La conférence de presse qui a annoncé la sortie du confinement nous donne une idée de ce qui pourrait nous attendre ces prochaines semaines si nous n’y prenons garde : des journalistes et des politiques mêlés, sans masque, ne se conformant pas aux mesures de distanciation sociale, comme si l’annonce de la sortie du confinement était synonyme d’un retour à la vie d’avant.

Si nous sommes restés chez nous jusqu’à présent et avons mis à l’arrêt la moitié de notre économie pendant un mois et demi, ce n’est pas pour éviter d’être contaminés : tant que nous n’aurons pas de vaccin, il y a de fortes probabilités que nous le soyons un jour. Non, le gel de nos activités extérieures aura surtout servi à étaler la dispersion du virus dans le temps, évitant ainsi que nos hôpitaux prennent l’eau et que ne flambe le nombre de personnes décédées faute d’avoir eu accès aux soins.

Aujourd’hui, alors que l’on prépare un déconfinement par étapes, nous sommes confrontés à trois questions essentielles qui ne pourront malheureusement pas être résolues ensemble de manière satisfaisante. Comme l’explique admirablement bien un professeur à HEC Paris Olivier Sibony, il nous est impossible d’éviter tout à la fois l’explosion de l’économie, de notre système de santé et de nos libertés individuelles. Dans ce trio, il y aura au moins un sacrifié.

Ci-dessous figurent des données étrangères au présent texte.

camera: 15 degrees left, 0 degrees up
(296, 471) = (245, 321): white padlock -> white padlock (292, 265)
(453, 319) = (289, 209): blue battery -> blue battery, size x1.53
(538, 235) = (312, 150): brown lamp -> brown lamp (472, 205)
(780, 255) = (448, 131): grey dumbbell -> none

Un prolongement du confinement protégerait temporairement notre système de santé mais serait socialement, économiquement et humainement désastreux. L’économie ne s’en relèverait pas. Or, l’économie, ce sont aussi des vies. Sans un minimum de création de richesses, les systèmes de retraite, de soins de santé, de défense, de justice, les infrastructures, etc., ne seraient plus que des ruines, ce qui entraînerait un cortège de misère, de maladies, de décès précoces, d’insécurité, etc.

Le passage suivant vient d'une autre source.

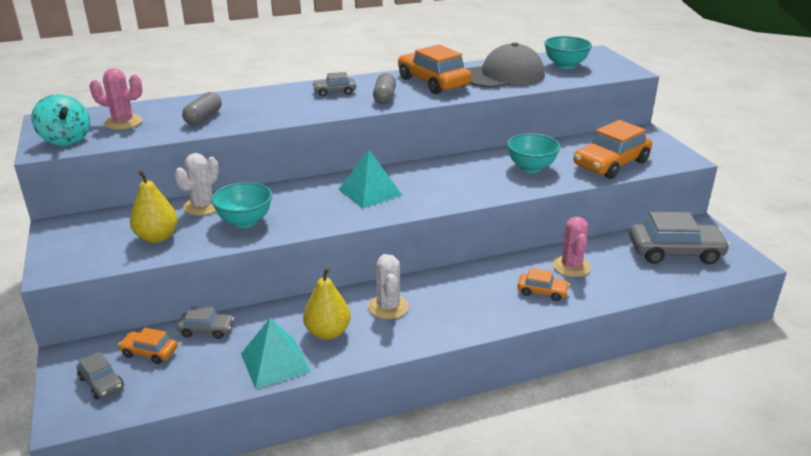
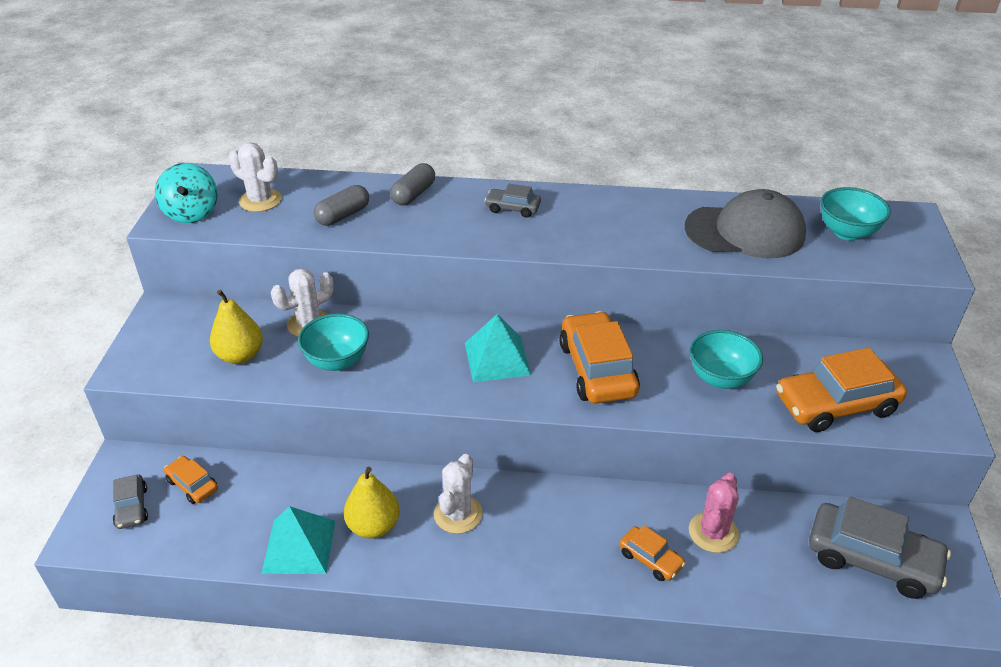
camera: 25 degrees right, 10 degrees up
(123, 122) = (260, 200): pink cactus -> white cactus
(206, 330) = (259, 476): grey car -> none
(384, 97) = (565, 234): grey capsule -> grey capsule (413, 194)
(433, 82) = (643, 221): orange car -> orange car (597, 369)

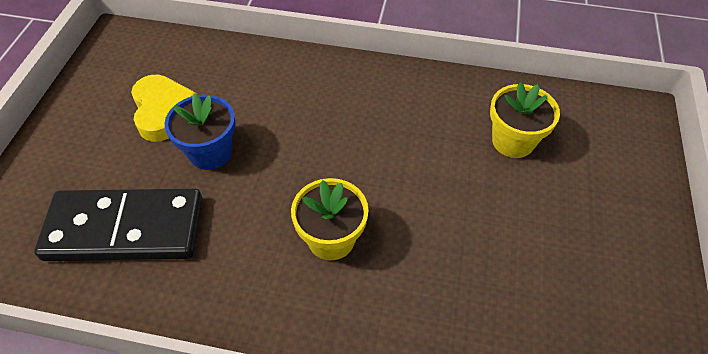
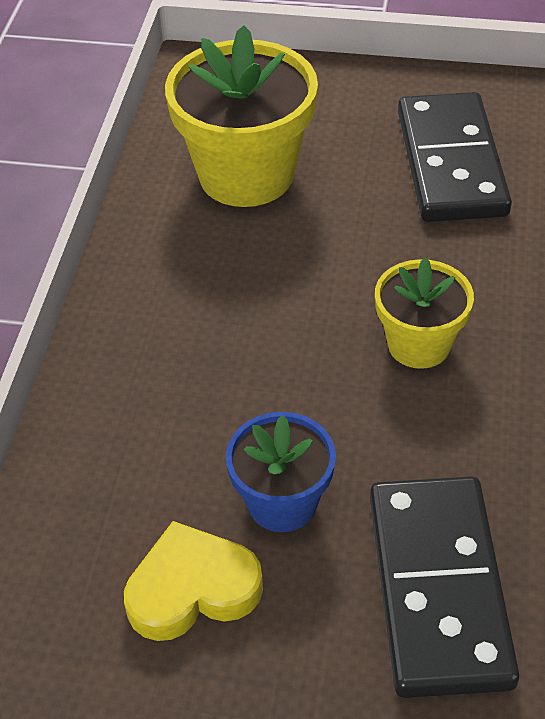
camera: 90 degrees left, 5 degrees down
(513, 141) = (246, 175): yellow flower pot -> yellow flower pot, size x1.73
(547, 287) = (451, 163): none -> black domino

Mais sortir du confinement la fleur au fusil et le masque en poche et reprendre au plus vite l’activité n’est pas non plus une solution. Sans vaccin ni traitement efficace, face à un virus qui se répand de manière exponentielle lorsqu’il est laissé à lui-même, le système de santé ne tiendrait pas. Si le nombre de contaminés double tous les trois ou quatre jours, à supposer même que nous réussissions à doubler la capacité actuelle en lits de soins intensifs, nous ne ferions que gagner trois ou quatre jours sur l’effondrement inéluctable du système de santé.

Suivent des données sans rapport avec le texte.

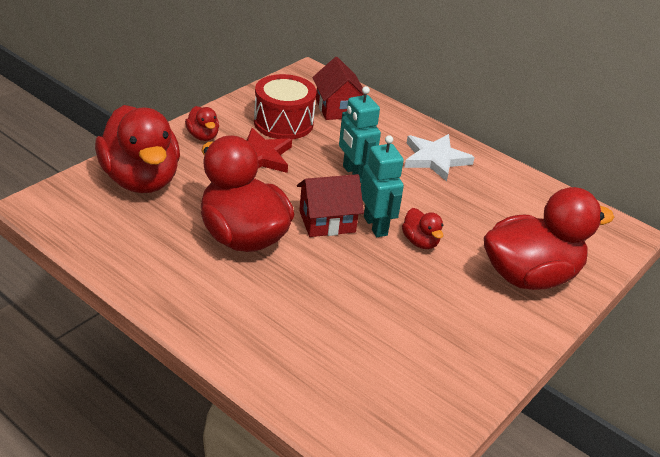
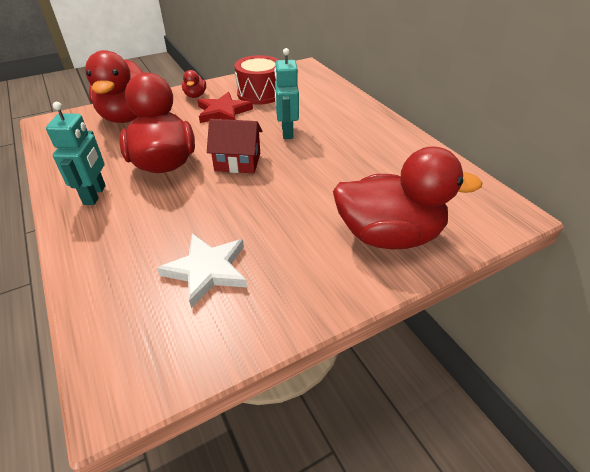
camera: 25 degrees right, 5 degrees up
(337, 108) = (308, 89): red house -> none
(375, 226) = (275, 171): turquoise robot -> turquoise robot (95, 195)
(420, 242) = (304, 189): red duck -> none
(435, 159) = (362, 130): white star -> white star (207, 270)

Reste alors une solution peu agréable : déconfiner en contenant la propagation du virus dans les limites du gérable. Et pour cela, il conviendra d’opérer une traque sans merci des personnes qui pourraient avoir été contaminées, pour les mettre en quarantaine. Or, nous n’avons pas sous la main ces prochaines semaines des centaines de milliers d’enquêteurs immunisés afin d’interroger et de tester la population régulièrement. Il reste donc nos smartphones. Même si cela nous est profondément déplaisant, il faudra nous résoudre à mettre en place des applications indiscrètes permettant de nous dire si nous avons été en contact avec un contaminé, en accompagnant ces mesures de traçage de fortes incitations à se mettre en quarantaine si cela devait être le cas.

L’économiste britannique Nicolas Kaldor avait imaginé, pour décrire le problème de la gestion économique d’un pays, un ” carré magique ” avec, en ses quatre coins, un objectif à remplir : le plein emploi, la stabilité des prix, la croissance, l’équilibre du commerce extérieur. Et Kaldor avait montré qu’il était impossible de poursuivre ces quatre objectifs en même temps. A moins d’un miracle (la découverte rapide d’un traitement ou d’un vaccin), nous sommes aujourd’hui confrontés à un problème similaire. Entre la croissance, la santé et la liberté individuelle, il faudra faire un choix. Et ce sera douloureux, quelle que soit l’option choisie.